I coloni correvano, dunque, con il cuore stretto dall’emozione. Si erano ormai sinceramente affezionati al loro nuovo compagno. Stavano forse per trovarlo colpito dalla mano stessa di coloro di cui un tempo era stato il capo?

Giunsero in breve al punto in cui la strada costeggiava il ruscelletto derivato dal Creek Rosso, che irrigava le praterie del recinto. Avevano allora moderato il passo, per non arrivare ansanti nel momento in cui era forse necessario cimentarsi in una lotta. I fucili non erano più in posizione di riposo, ma pronti a far fuoco. Ognuno sorvegliava un lato della foresta. Top faceva sentire dei sordi brontolii, che non erano di buon augurio.

Lo steccato di cinta apparve finalmente attraverso gli alberi. Non vi si vedeva alcuna traccia di danni. La porta era chiusa come al solito. Un silenzio profondo regnava nel recinto. Non si facevano sentire né i belati consueti dei mufloni, né la voce di Ayrton.

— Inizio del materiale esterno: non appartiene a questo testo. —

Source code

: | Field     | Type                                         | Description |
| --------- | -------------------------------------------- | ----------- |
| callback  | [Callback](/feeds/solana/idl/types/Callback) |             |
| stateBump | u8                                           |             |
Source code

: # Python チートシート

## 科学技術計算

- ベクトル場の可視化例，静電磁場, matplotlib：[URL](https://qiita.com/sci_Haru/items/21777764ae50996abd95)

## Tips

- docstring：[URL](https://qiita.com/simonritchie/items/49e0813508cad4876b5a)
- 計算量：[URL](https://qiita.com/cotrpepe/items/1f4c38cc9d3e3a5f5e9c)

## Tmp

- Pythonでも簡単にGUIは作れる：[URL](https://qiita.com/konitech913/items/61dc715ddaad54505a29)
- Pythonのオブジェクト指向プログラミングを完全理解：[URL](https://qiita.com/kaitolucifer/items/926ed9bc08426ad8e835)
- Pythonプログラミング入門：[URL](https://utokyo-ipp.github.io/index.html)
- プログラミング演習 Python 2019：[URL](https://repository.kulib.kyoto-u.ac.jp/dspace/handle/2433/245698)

«Entriamo!» disse Cyrus Smith.

E l’ingegnere avanzò, mentre i suoi compagni, appostati a venti passi da lui, erano pronti a far fuoco.

Cyrus Smith alzò il saliscendi interno della porta e stava per spingere uno dei battenti, quando Top abbaiò violentemente. Di sopra la palizzata si udì uno sparo, cui rispose un grido di dolore.

Harbert, colpito da una palla, giaceva a terra!